> PROVIDED MATERIAL:
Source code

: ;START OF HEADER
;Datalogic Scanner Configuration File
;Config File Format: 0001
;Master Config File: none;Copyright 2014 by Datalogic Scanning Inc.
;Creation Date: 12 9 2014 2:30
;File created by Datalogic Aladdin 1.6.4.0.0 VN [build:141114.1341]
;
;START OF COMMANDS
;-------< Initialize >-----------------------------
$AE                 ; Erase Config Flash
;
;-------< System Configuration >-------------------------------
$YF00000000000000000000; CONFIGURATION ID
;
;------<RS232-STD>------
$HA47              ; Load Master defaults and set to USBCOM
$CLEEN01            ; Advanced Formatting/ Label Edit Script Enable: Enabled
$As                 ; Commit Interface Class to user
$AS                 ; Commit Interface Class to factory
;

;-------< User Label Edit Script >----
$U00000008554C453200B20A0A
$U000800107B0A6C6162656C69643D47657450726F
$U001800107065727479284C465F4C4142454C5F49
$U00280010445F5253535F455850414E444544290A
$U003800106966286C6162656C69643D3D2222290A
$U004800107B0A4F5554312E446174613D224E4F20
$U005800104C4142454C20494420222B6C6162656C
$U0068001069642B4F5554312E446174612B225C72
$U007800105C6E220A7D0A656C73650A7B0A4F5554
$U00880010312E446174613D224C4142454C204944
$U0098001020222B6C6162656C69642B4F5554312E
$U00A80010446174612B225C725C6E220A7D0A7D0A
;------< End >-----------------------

> PROBLEM TO WORK ON: Work out how many lines of the material include the word "Class", then answer with that number alone.

> EXERCISE SOLUTION: 2